Without cortical consultation this would be true – and without language, how do we consult the cortex?

This all relates to Kestenbaum’s article on preschooler empathy

“Anticipating our recent PET scan findings, Cicchetti and White (1990) [get this article] hypothesized that “the special difficulties that abused toddlers have expressing feelings in words may not be simply a reflection of psychological intimidation but rather a manifestation of neuroanatomical and neuro-physiological changes secondary to abusive or neglectful treatment: (p. 369)  (van der Kolk/CAT/194)”

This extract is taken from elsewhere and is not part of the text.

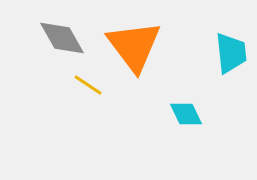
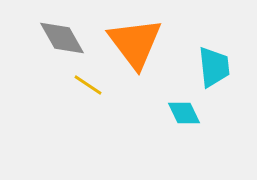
orange triangle: moved 1 px right, 3 px up
cyan trapezoid: moved 17 px left, 14 px down
cyan diamond: moved 2 px left, 1 px up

“Prone to action, and deficient in words, these patients can often express their internal states more articulately in physical movements or in pictures than in words.  [Reminds me of “getting the image” as with the power puff experience when doing art therapy.] Utilizing drawings and psychodrama may help them develop a language that is essential for effective communication and for the symbolic transformation that can occur in psychotherapy.  Group psychotherapy may also be effective in providing them both with (inter)action and with borrowed words to express emotional states.  (van der Kolk/CAT/195)”


I remember talking about feelings only one time, after my black rabbit died and we were in the Jeep at the turn where the road dropped to the right below Pollard’s house.  So we were not using that road that went up the hill to the left of their house by then.  But I remember telling Cindy that I was so sad I knew I would never smile again.  It was like something broke in my heart.  I remember her saying, “Sure you will.”

I don’t think mother had much more than a primitive vocabulary for feelings.  She probably used happy, sad, and hate.  I can find out more about that when I read her letters.